:: GIVEN RECORDS ::

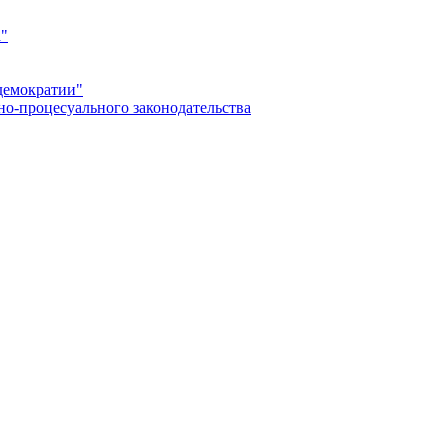
а"
демократии"
но-процесуального законодательства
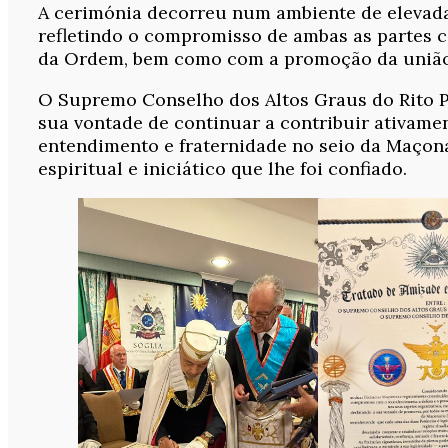
A cerimónia decorreu num ambiente de elevada 
refletindo o compromisso de ambas as partes c
da Ordem, bem como com a promoção da união 
O Supremo Conselho dos Altos Graus do Rito Po
sua vontade de continuar a contribuir ativame
entendimento e fraternidade no seio da Maçona
espiritual e iniciático que lhe foi confiado.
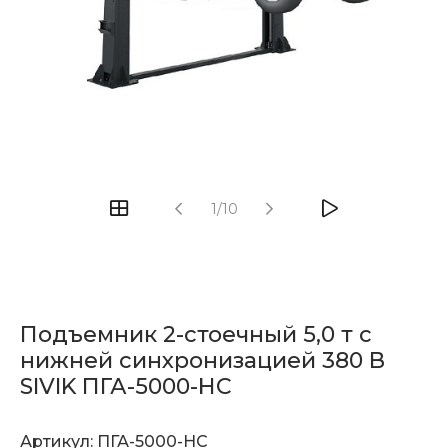
1/10
Подъемник 2-стоечный 5,0 т с
нижней синхронизацией 380 В
SIVIK ПГА-5000-НС
Артикул:
ПГА-5000-НС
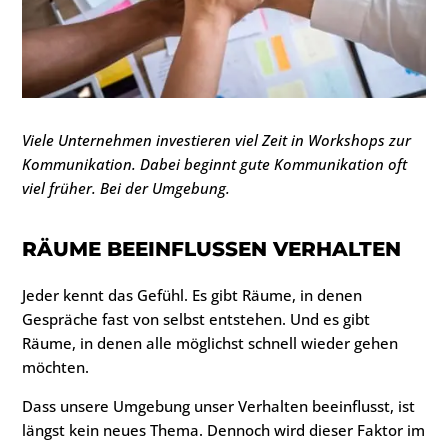
Viele Unternehmen investieren viel Zeit in Workshops zur
Kommunikation. Dabei beginnt gute Kommunikation oft
viel früher. Bei der Umgebung.
RÄUME BEEINFLUSSEN VERHALTEN
Jeder kennt das Gefühl. Es gibt Räume, in denen
Gespräche fast von selbst entstehen. Und es gibt
Räume, in denen alle möglichst schnell wieder gehen
möchten.
Dass unsere Umgebung unser Verhalten beeinflusst, ist
längst kein neues Thema. Dennoch wird dieser Faktor im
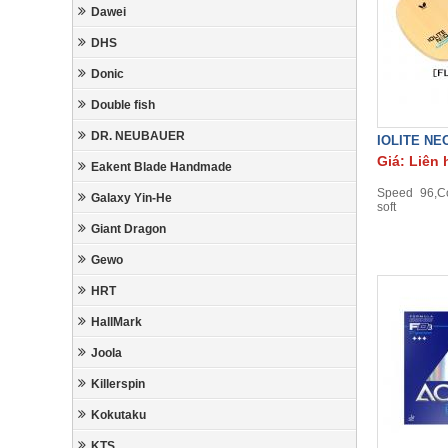
Dawei
DHS
Donic
Double fish
DR. NEUBAUER
IOLITE NE
Giá: Liên 
Eakent Blade Handmade
Speed 96,Co
Galaxy Yin-He
soft
Giant Dragon
Gewo
HRT
HallMark
Joola
Killerspin
Kokutaku
KTS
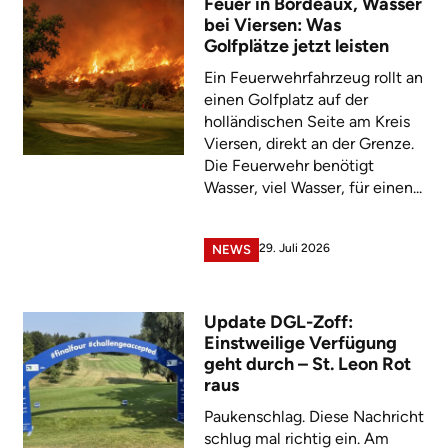
Feuer in Bordeaux, Wasser
bei Viersen: Was
Golfplätze jetzt leisten
Ein Feuerwehrfahrzeug rollt an
einen Golfplatz auf der
holländischen Seite am Kreis
Viersen, direkt an der Grenze.
Die Feuerwehr benötigt
Wasser, viel Wasser, für einen...
29. Juli 2026
NEWS
Update DGL-Zoff:
Einstweilige Verfügung
geht durch – St. Leon Rot
raus
Paukenschlag. Diese Nachricht
schlug mal richtig ein. Am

:::

**ASSIGNMENT:** Write out every line of text in the records above with no changes, and leave out the picture markers.

**SOLUTION FOR THIS PROBLEM:**
а"
демократии"
но-процесуального законодательства
A cerimónia decorreu num ambiente de elevada 
refletindo o compromisso de ambas as partes c
da Ordem, bem como com a promoção da união 
O Supremo Conselho dos Altos Graus do Rito Po
sua vontade de continuar a contribuir ativame
entendimento e fraternidade no seio da Maçona
espiritual e iniciático que lhe foi confiado.
1/10
Подъемник 2-стоечный 5,0 т с
нижней синхронизацией 380 В
SIVIK ПГА-5000-НС
Артикул:
ПГА-5000-НС
Viele Unternehmen investieren viel Zeit in Workshops zur
Kommunikation. Dabei beginnt gute Kommunikation oft
viel früher. Bei der Umgebung.
RÄUME BEEINFLUSSEN VERHALTEN
Jeder kennt das Gefühl. Es gibt Räume, in denen
Gespräche fast von selbst entstehen. Und es gibt
Räume, in denen alle möglichst schnell wieder gehen
möchten.
Dass unsere Umgebung unser Verhalten beeinflusst, ist
längst kein neues Thema. Dennoch wird dieser Faktor im
Dawei
DHS
Donic
Double fish
DR. NEUBAUER
IOLITE NE
Giá: Liên 
Eakent Blade Handmade
Speed 96,Co
Galaxy Yin-He
soft
Giant Dragon
Gewo
HRT
HallMark
Joola
Killerspin
Kokutaku
KTS
Feuer in Bordeaux, Wasser
bei Viersen: Was
Golfplätze jetzt leisten
Ein Feuerwehrfahrzeug rollt an
einen Golfplatz auf der
holländischen Seite am Kreis
Viersen, direkt an der Grenze.
Die Feuerwehr benötigt
Wasser, viel Wasser, für einen...
29. Juli 2026
NEWS
Update DGL-Zoff:
Einstweilige Verfügung
geht durch – St. Leon Rot
raus
Paukenschlag. Diese Nachricht
schlug mal richtig ein. Am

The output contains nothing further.